Amerikalı bilim adamları, insanların makarna, ekmek, pirinç ve patates gibi nişastalı ürünlere neden bu kadar düşkün olduğunu çözdü.
Oregon Devlet Üniversitesi araştırmacıları, insanın "nişasta" içeren yiyecekler için altıncı bir tat duyusu olduğunu keşfetti.
Makarna, patates, ekmek...
Oregon Üniversitesi Gıda Bilimi ve Teknolojileri Bölümü'nden Doç. Dr. Juyun Lim, yaptıkları araştırmada insanın tat alma duyusunun makarna, pasta, patates ve ekmek gibi gıda ürünlerindeki karbonhidratları ayırt edebildiğini ortaya çıkardıklarını söyledi.
Lim, "Her kültürün bir ana karbonhidrat kaynağı var. Araştırma sırasında gönüllülere tükürük enzimlerini ve tatlı alıcılarını bloke eden bir karışım verdik. Daha sonra gönüllülere farklı seviyelerde ayrıştırdığımız karbonhidratı sıvı olarak verdik. Araştırmaya katılanlar, denedikleri tadı 'nişastalı' olarak tanımladı. Asya kökenli gönüllüler söz konusu tadı pirince benzetirken beyaz ırktan gelenler tadı tanımlamak için ekmeği kullandı." dedi.

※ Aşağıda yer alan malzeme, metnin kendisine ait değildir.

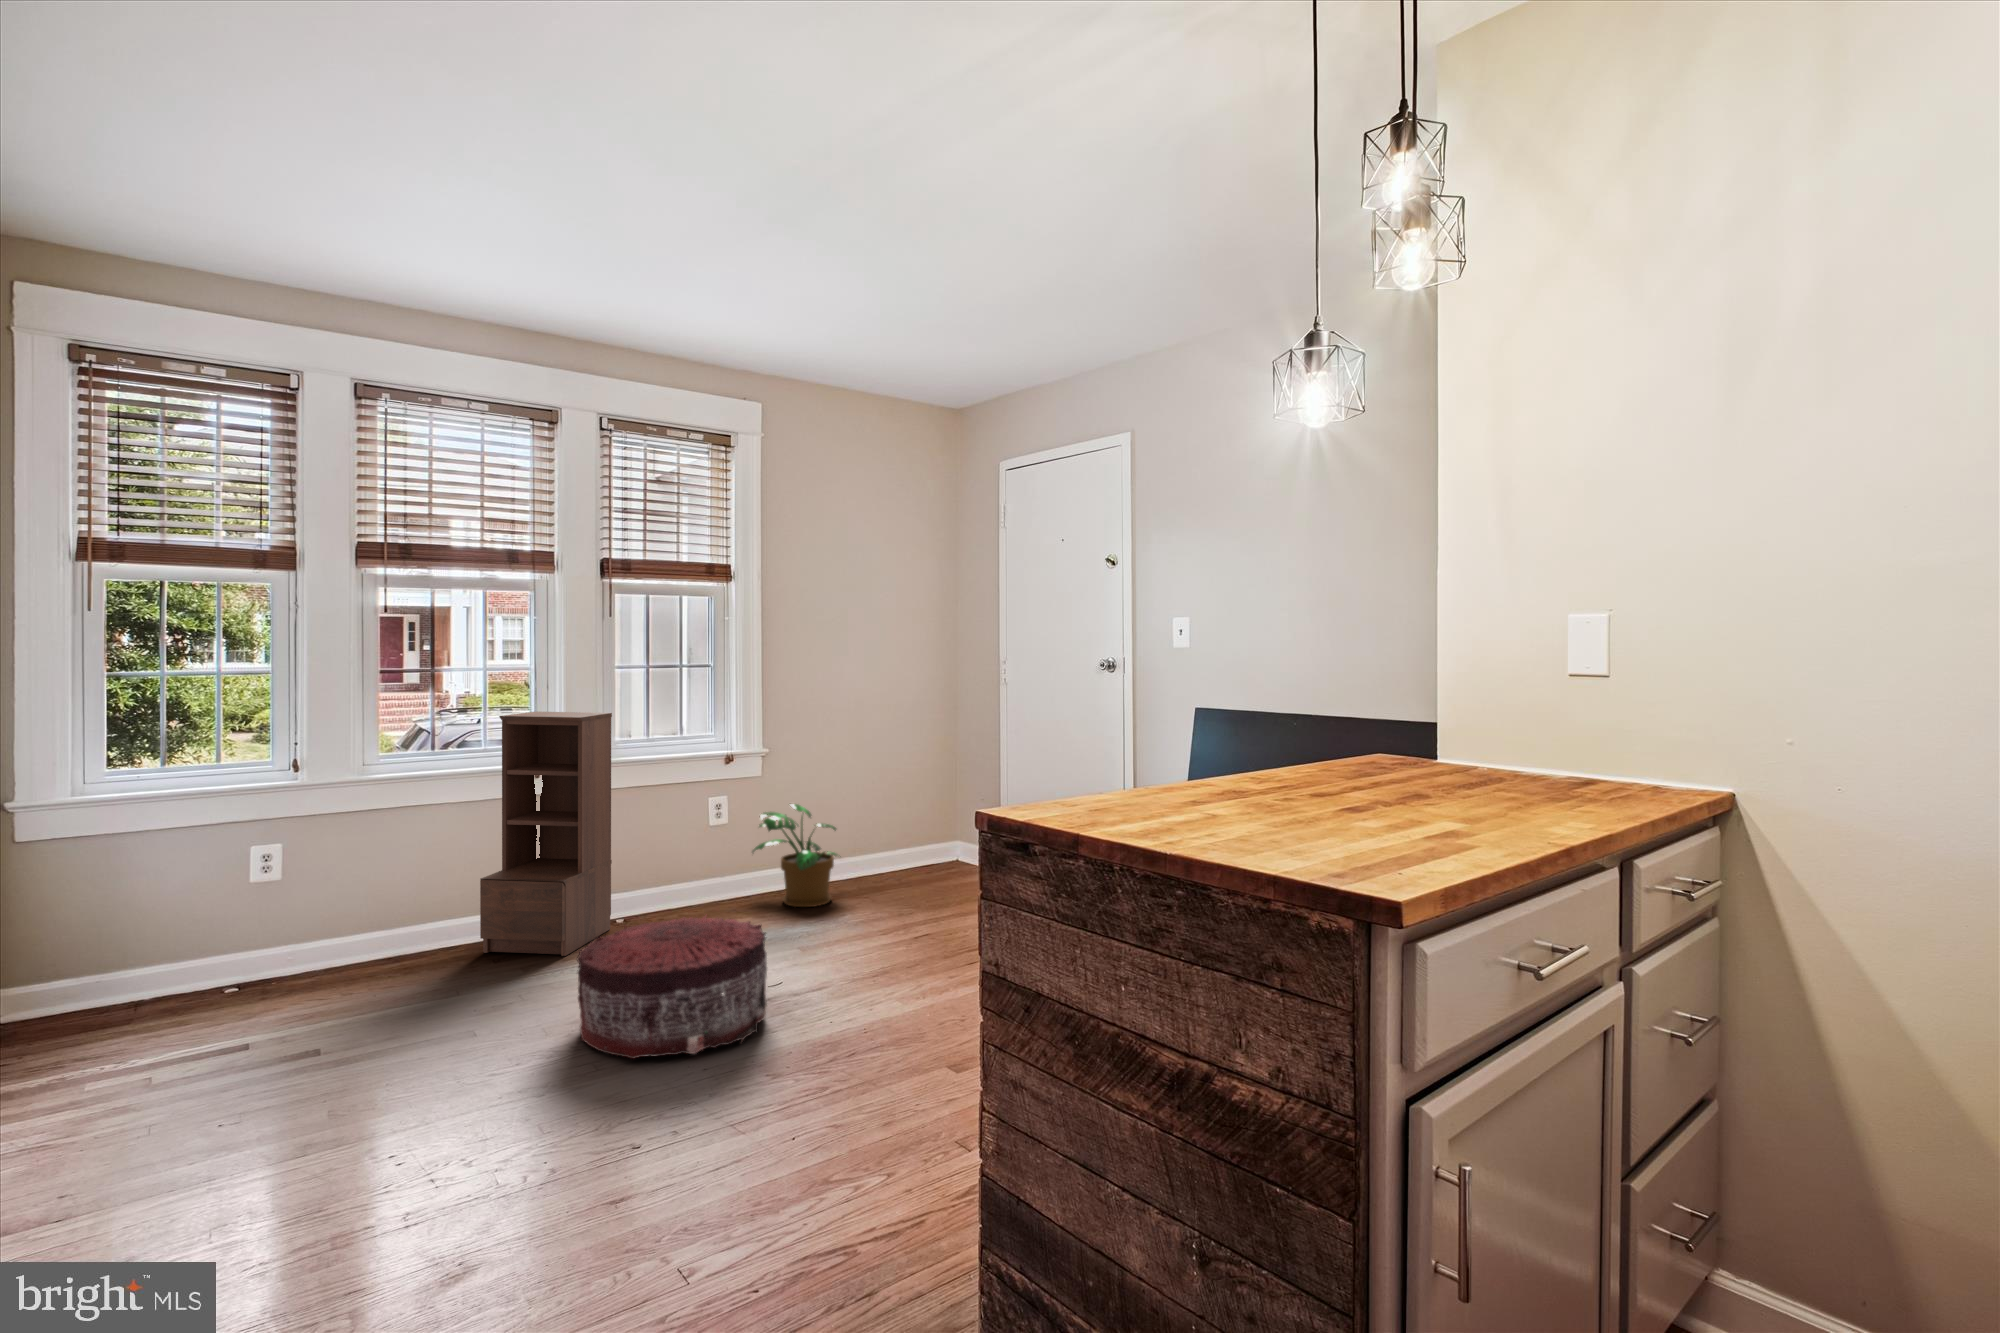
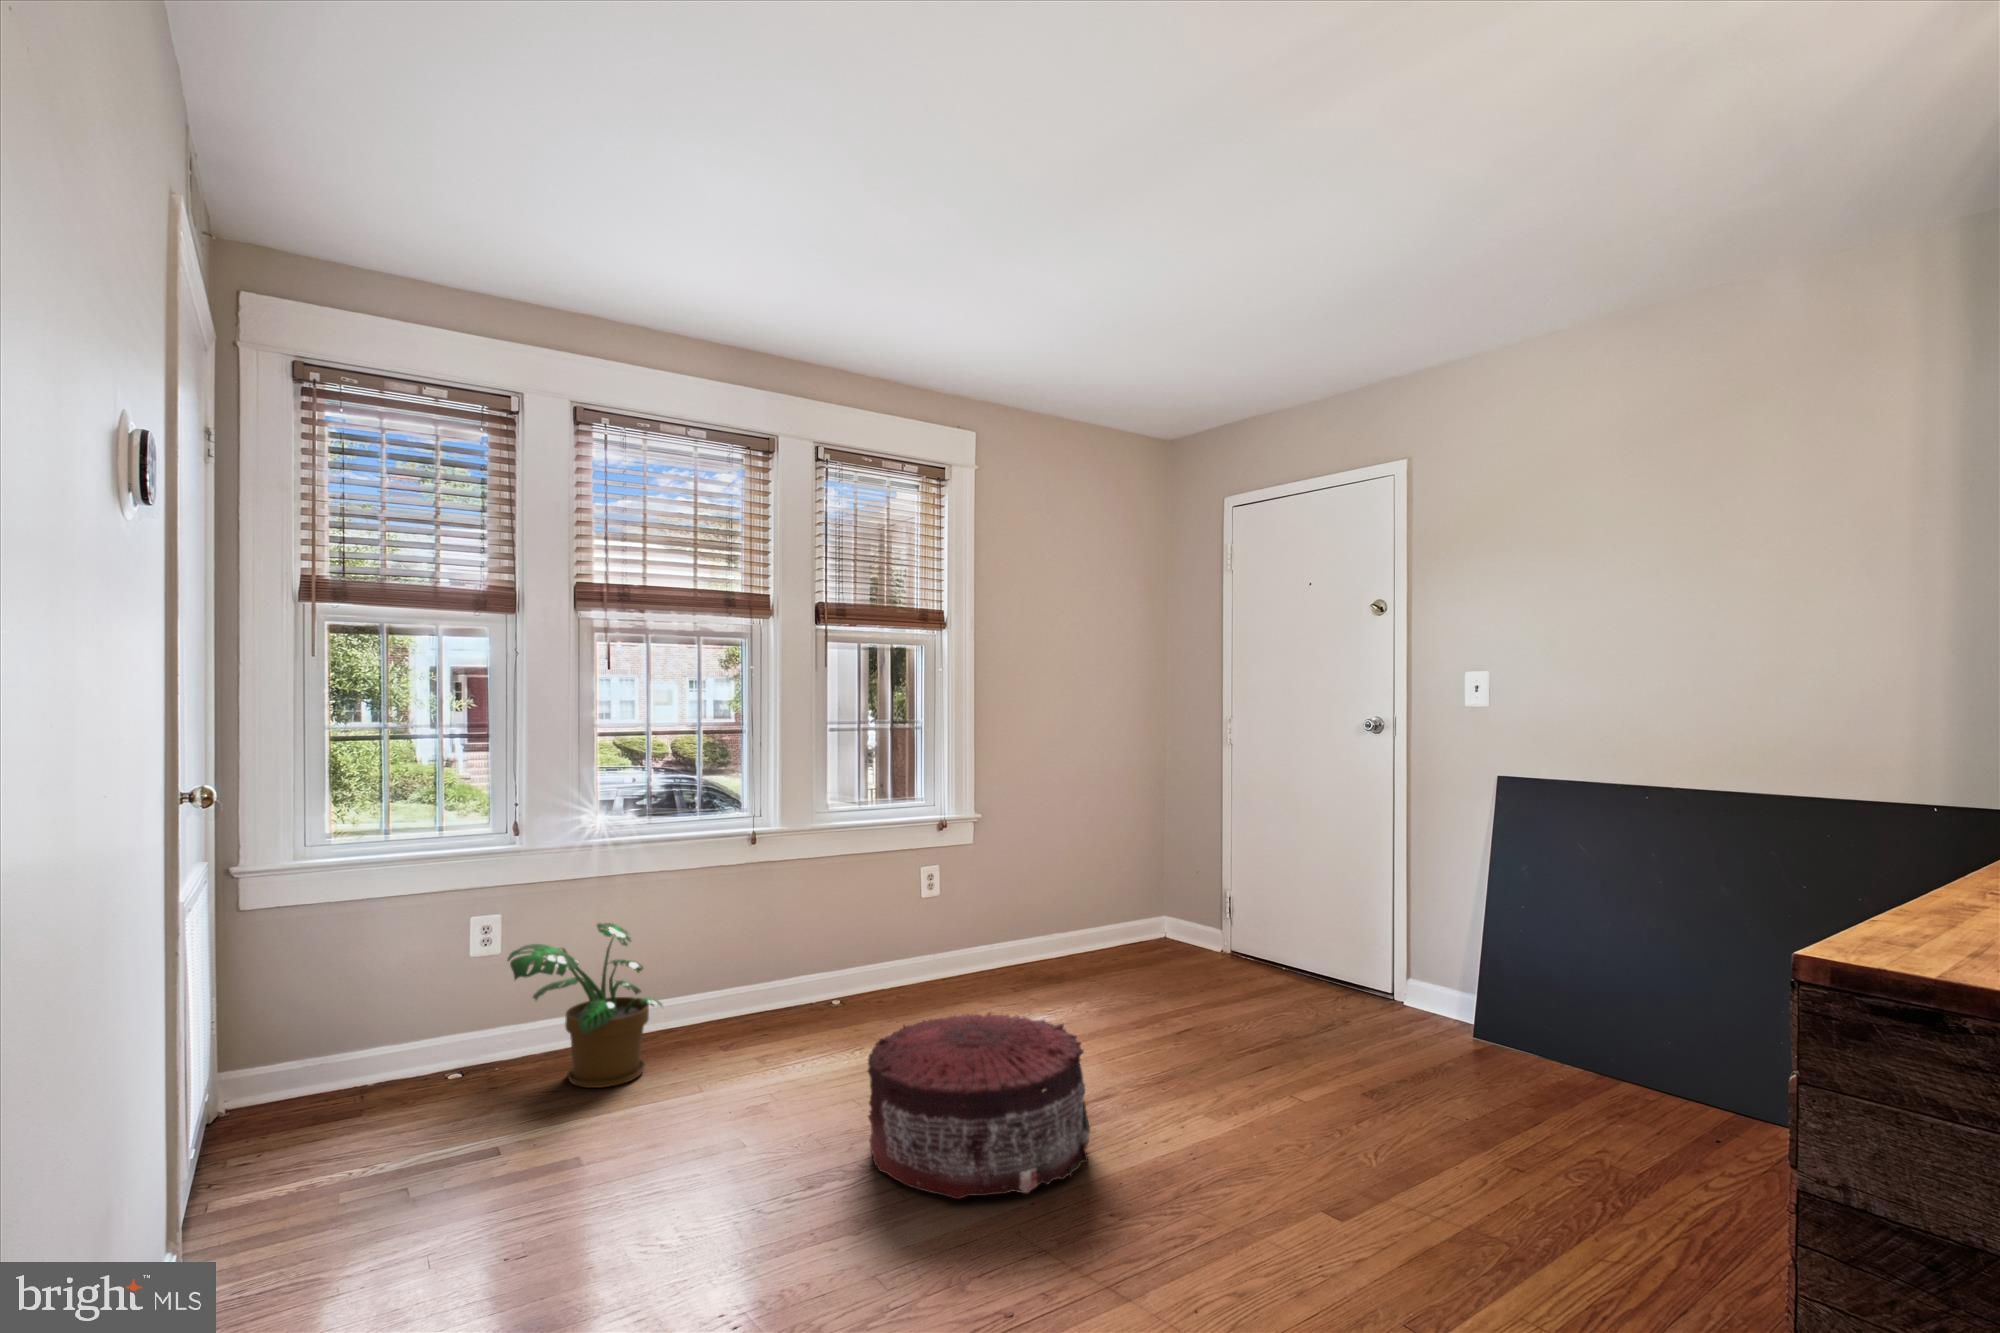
bookshelf: present [480,712,612,956] -> none [703,770,835,1052]
potted plant: present [752,804,841,907] -> present [507,923,662,1088]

Henüz dil üzerinde sadece "nişastayı" ayırt eden alıcıları bulamadıklarını belirten Lim, araştırmalarının devam ettiğini sözlerine ekledi.
Şimdiye kadar insan tükürüğündeki enzimlerin nişasta moleküllerini basit şekere ayırabildiği ve insanın sadece karbonhidrattaki şekeri tadabildiği sanılıyordu.
Beşinci tat: Umami
Tatlı, tuzlu, acı ve ekşi temel tatlarına yedi yıl önce umami de eklenmişti. Dildeki L glutamat alıcılarıyla algılanan beşinci temel tada, Japoncada "lezzetli" anlamına gelen "umai" ve "tat" anlamına gelen "mi" sözcükleri birleştirilerek türetilen umami adı verilmişti.
Araştırma "New Scientist" dergisinde yayımlandı.